INFORMATION PROVIDED:
___

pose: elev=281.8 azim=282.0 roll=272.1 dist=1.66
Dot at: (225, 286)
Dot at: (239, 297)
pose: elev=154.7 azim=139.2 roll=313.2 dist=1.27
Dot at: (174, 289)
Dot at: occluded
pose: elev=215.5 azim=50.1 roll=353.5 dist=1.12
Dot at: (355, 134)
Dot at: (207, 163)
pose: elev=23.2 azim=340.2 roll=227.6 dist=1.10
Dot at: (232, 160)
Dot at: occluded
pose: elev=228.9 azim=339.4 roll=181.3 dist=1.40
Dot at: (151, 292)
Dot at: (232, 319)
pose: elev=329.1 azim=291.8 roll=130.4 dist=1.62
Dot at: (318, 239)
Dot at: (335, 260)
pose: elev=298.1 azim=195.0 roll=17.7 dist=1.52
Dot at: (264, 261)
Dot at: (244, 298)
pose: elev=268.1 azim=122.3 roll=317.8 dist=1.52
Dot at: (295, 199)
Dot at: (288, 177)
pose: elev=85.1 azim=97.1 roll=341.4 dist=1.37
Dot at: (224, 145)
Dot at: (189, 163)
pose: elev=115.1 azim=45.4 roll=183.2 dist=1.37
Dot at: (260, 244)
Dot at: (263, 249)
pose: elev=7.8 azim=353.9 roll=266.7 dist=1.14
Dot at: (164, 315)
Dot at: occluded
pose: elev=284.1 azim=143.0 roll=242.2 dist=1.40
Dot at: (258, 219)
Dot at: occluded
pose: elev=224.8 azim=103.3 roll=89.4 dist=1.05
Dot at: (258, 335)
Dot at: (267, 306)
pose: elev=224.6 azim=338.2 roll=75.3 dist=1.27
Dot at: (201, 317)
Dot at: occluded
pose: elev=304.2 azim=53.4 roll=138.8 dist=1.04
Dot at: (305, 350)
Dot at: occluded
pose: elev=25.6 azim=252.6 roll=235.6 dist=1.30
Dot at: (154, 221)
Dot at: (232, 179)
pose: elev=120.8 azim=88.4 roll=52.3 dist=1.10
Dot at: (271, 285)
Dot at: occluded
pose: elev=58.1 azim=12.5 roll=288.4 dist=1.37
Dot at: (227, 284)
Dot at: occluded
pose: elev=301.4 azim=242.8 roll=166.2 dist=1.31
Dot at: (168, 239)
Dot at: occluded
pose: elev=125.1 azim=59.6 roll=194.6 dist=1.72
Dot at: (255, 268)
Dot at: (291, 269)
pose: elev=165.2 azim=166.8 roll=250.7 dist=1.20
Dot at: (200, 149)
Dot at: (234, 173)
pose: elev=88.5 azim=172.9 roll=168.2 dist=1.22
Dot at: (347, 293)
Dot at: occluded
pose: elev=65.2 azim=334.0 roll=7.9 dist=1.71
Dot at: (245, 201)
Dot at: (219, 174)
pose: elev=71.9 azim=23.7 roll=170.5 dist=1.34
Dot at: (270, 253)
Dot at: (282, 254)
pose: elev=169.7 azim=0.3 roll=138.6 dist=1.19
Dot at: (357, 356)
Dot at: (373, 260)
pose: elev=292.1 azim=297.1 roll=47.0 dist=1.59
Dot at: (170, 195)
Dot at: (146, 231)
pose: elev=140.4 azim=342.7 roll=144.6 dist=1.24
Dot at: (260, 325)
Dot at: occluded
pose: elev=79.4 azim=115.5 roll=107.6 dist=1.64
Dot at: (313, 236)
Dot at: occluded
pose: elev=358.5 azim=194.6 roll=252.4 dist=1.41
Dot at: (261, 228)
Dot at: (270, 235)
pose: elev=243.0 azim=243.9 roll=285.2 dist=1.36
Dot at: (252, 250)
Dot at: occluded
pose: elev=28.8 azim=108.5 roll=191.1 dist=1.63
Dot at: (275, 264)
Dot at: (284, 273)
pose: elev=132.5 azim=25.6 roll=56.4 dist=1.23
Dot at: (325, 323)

___

REQUIRED TASK: Reproduce everything from the line containing "pose: elev=88.5 azim=172.9" down to the line containing "Dot at: (373, 260)", renaming "roll" as "tilt" and leaving everything else unchanged.

FULL RESPONSE:
pose: elev=88.5 azim=172.9 tilt=168.2 dist=1.22
Dot at: (347, 293)
Dot at: occluded
pose: elev=65.2 azim=334.0 tilt=7.9 dist=1.71
Dot at: (245, 201)
Dot at: (219, 174)
pose: elev=71.9 azim=23.7 tilt=170.5 dist=1.34
Dot at: (270, 253)
Dot at: (282, 254)
pose: elev=169.7 azim=0.3 tilt=138.6 dist=1.19
Dot at: (357, 356)
Dot at: (373, 260)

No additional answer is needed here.